I stared at the poem in front of me. Snow was starting to fall outside of the window and it was absolutely freezing. I was still stressing out about the fact that I’d missed my interview but knew that I had to focus.
I have since learnt the poem was ‘Epilogue’ By Robert Lowell but I didn’t know that at the time. I once again scribbled all over it and noted down other poems which were similar. I remember comparing it to Ted Hughes’ ‘Thought Fox’.
As I walked into the interview room, I was faced with 4 tutors all sitting in a semi-circle. It was pretty daunting!
‘What is the poem about?’ they asked.
I described how it was about the art of creating a poem. This was interesting as it was being described in the form of a poem, so there were two levels at play.
‘What do you think ‘The painter’s vision is not a lens, /it trembles to caress the light.’ means?
I discussed how the artist puts some of himself and creativity into his piece, whereas a lens is an accurate depiction of that moment in reality. I compared it to the description of the photograph at then end of the poem, photographs are accurate whereas artists are caught between fact and fiction.
‘What is the meter of the poem?
OH NO! Not this again!! I had absolutely no idea what the meter was. I hadn’t learnt the different sorts and didn’t think I could even really work out where the stresses were. I knew I couldn’t just say nothing so instead read the lines aloud and then said ‘well it goes dee dum, dee dum, dee dum’…I must have sounded like a child in a reception class…how embarrassing!
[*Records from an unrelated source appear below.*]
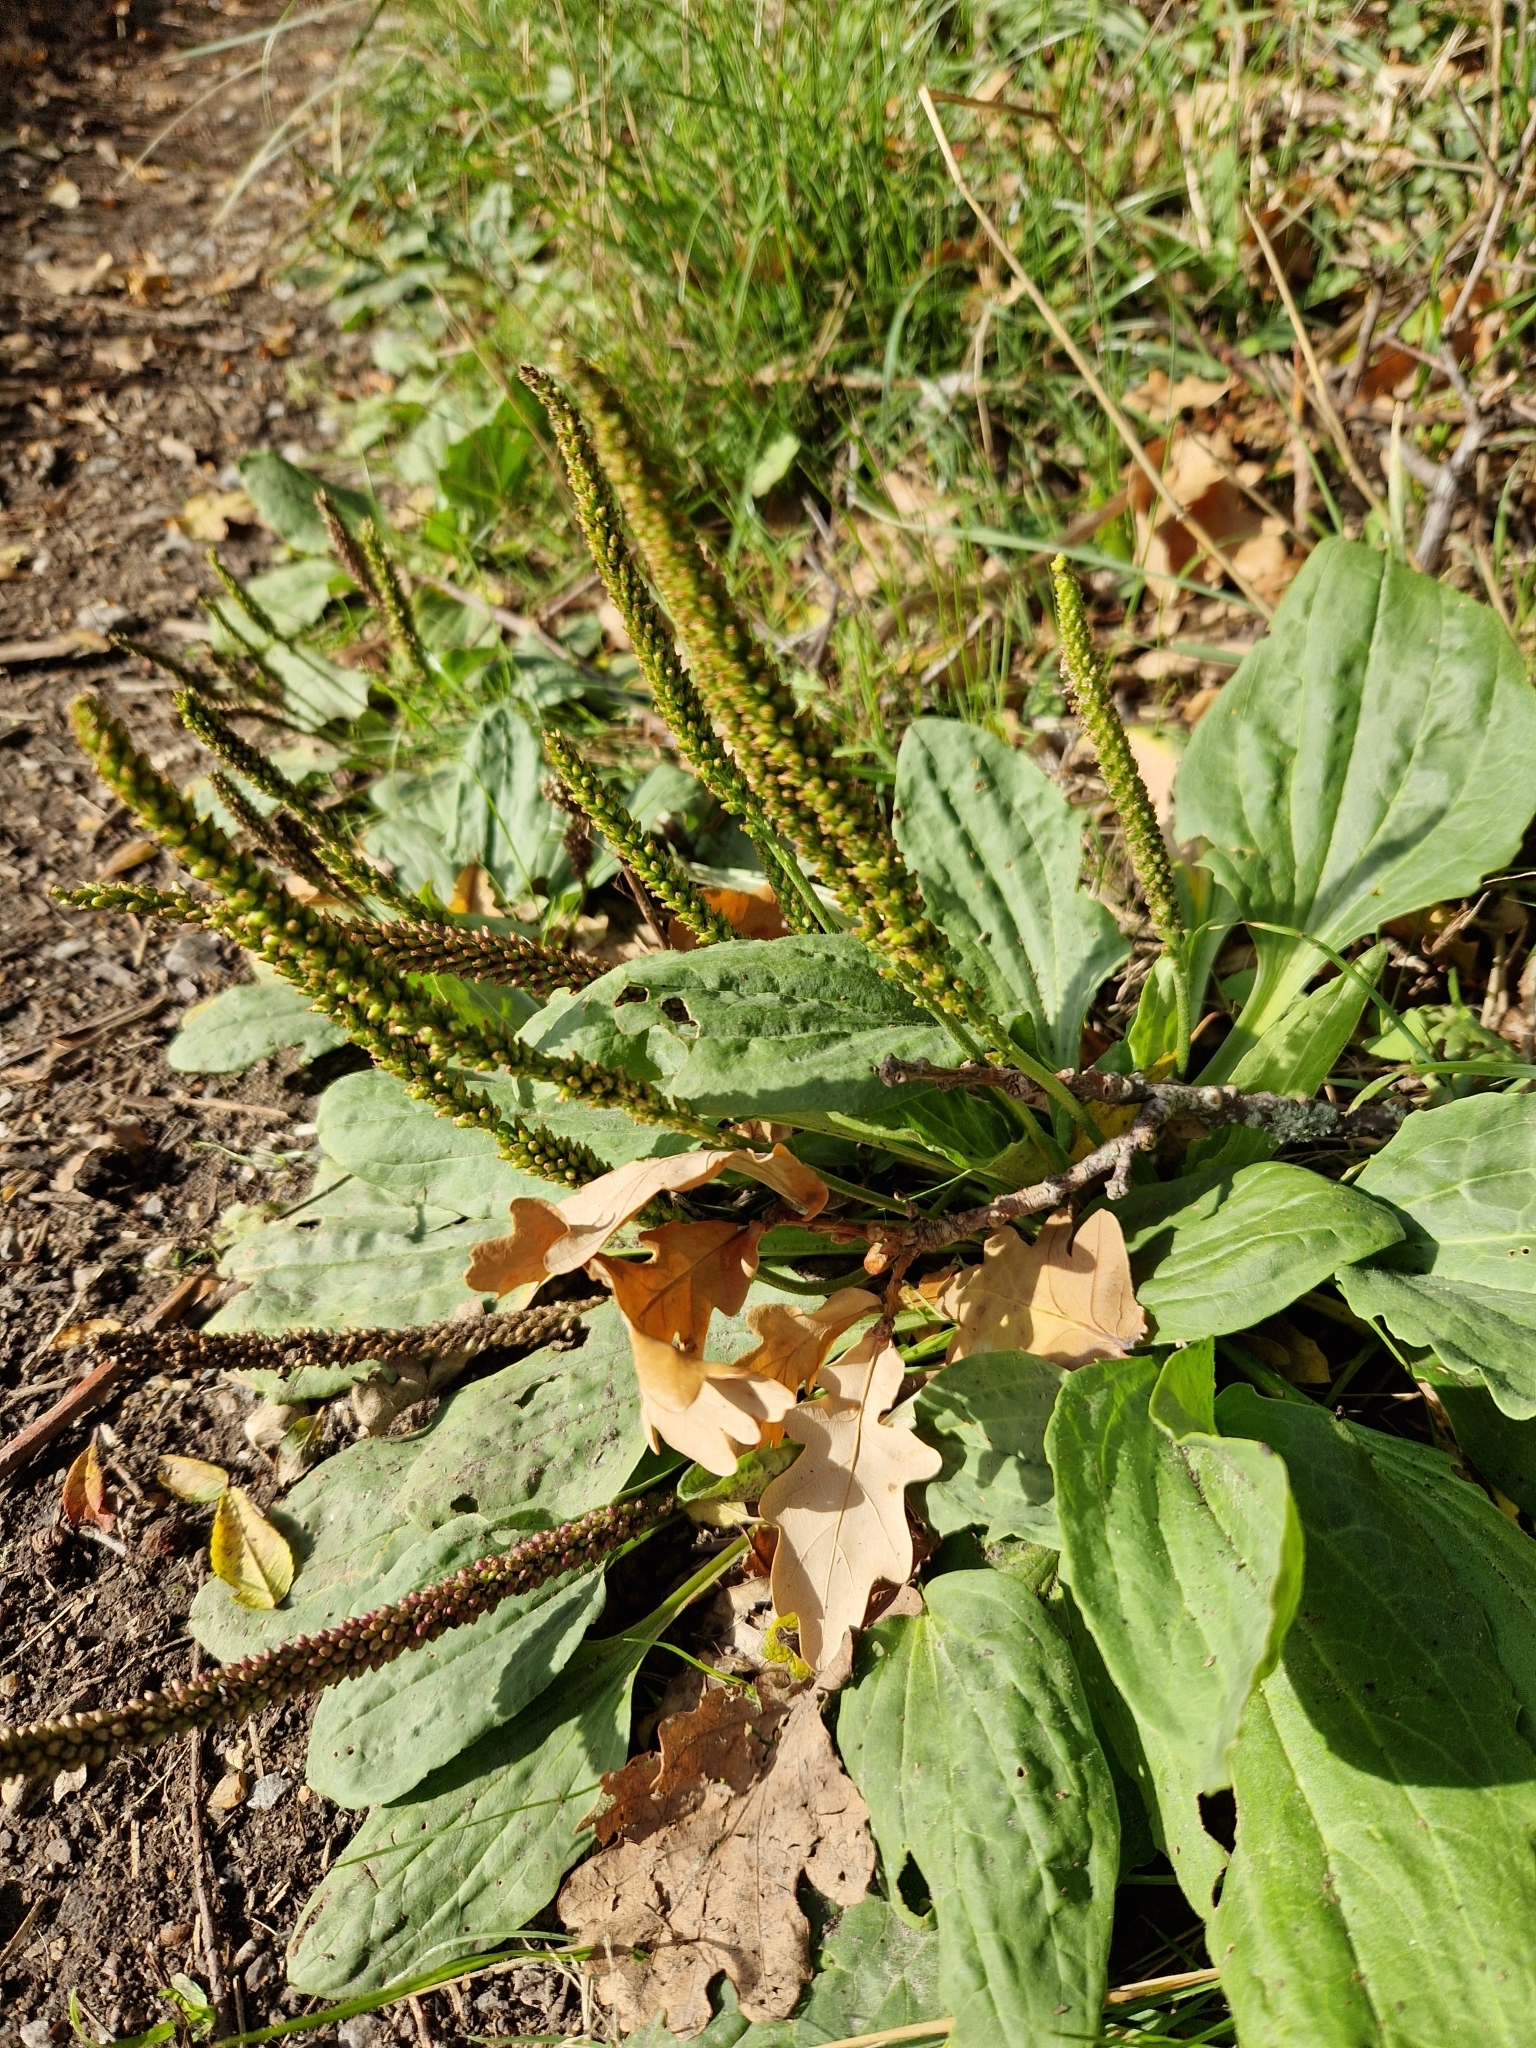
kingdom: Plantae
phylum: Tracheophyta
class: Magnoliopsida
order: Lamiales
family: Plantaginaceae
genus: Plantago
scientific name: Plantago major
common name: Common plantain
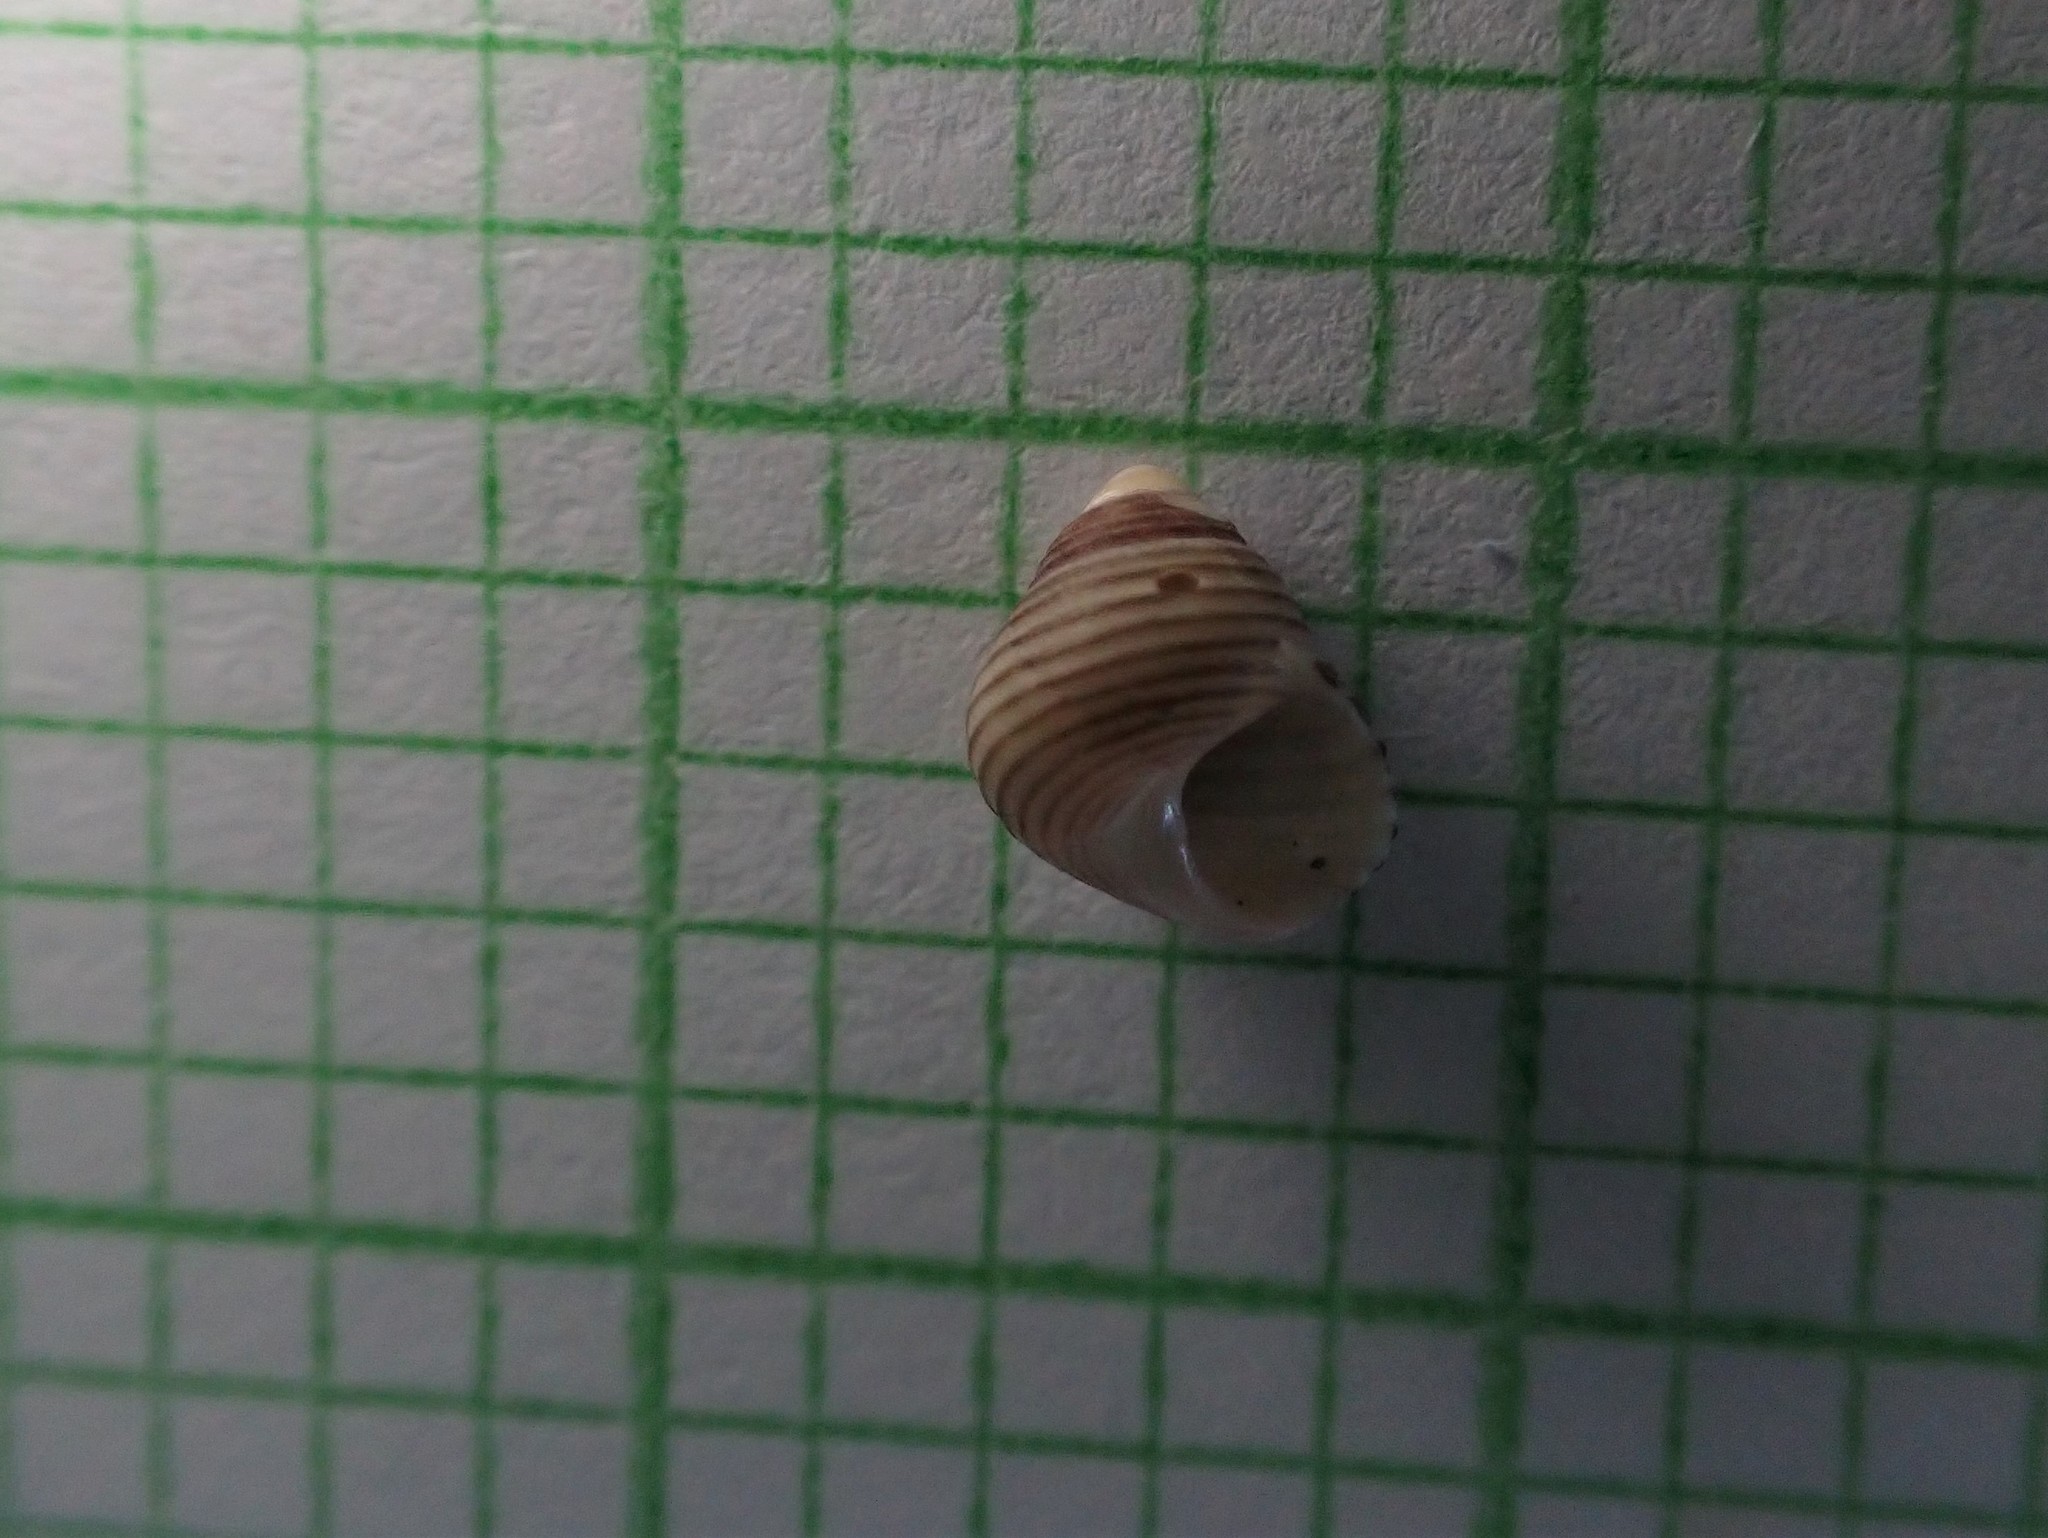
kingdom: Animalia
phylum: Mollusca
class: Gastropoda
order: Trochida
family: Trochidae
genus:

Surprisingly, she said ‘Yes that’s right’ and nodded encouragingly, seemingly pleased that I’d at least had a go.
‘Do you know what it’s called?’
I most certainly didn’t so just admitted this and said I’d never studied meter. This was the most terrible start. I couldn’t believe I’d done my little ‘dee dum, dee dum’ piece and wished the ground would just swallow me up!
To be continued…
Have a go! – ‘Dee dum, dee dum’ was so cringey at the time but I least I tried to understand the meter, despite not knowing its name.
Read aloud – if you’re not sure about the form or meter, you might notice a pattern when you hear it back.